** Opening RECORDS FOR THIS EXERCISE block **

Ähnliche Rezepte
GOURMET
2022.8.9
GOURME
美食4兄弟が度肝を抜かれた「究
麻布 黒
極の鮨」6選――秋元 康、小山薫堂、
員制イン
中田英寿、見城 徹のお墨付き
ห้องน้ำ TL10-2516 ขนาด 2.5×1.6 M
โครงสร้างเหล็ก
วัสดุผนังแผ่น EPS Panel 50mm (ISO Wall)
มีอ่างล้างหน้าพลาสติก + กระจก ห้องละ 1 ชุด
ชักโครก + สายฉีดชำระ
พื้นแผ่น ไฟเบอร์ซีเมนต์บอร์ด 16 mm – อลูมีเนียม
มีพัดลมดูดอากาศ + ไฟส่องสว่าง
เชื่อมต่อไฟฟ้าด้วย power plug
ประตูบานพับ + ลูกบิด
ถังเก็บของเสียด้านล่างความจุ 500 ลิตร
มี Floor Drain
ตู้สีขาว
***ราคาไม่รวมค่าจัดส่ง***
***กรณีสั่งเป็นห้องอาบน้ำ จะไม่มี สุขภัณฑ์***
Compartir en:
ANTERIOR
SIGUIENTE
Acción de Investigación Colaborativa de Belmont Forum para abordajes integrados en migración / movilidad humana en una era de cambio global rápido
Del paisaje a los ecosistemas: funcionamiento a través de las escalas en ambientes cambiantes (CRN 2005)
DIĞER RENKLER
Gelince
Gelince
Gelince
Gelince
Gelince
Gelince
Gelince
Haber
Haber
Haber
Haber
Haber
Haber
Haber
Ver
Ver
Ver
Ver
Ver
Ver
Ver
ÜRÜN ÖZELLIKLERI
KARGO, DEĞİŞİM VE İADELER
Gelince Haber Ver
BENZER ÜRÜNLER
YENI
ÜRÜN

** Closing RECORDS FOR THIS EXERCISE block **

EXERCISE AIM -
What must be returned is the line with "Del paisaje a" plus every line after it to the end of the entries, exactly as they appear.

RESPONSE AREA -
Del paisaje a los ecosistemas: funcionamiento a través de las escalas en ambientes cambiantes (CRN 2005)
DIĞER RENKLER
Gelince
Gelince
Gelince
Gelince
Gelince
Gelince
Gelince
Haber
Haber
Haber
Haber
Haber
Haber
Haber
Ver
Ver
Ver
Ver
Ver
Ver
Ver
ÜRÜN ÖZELLIKLERI
KARGO, DEĞİŞİM VE İADELER
Gelince Haber Ver
BENZER ÜRÜNLER
YENI
ÜRÜN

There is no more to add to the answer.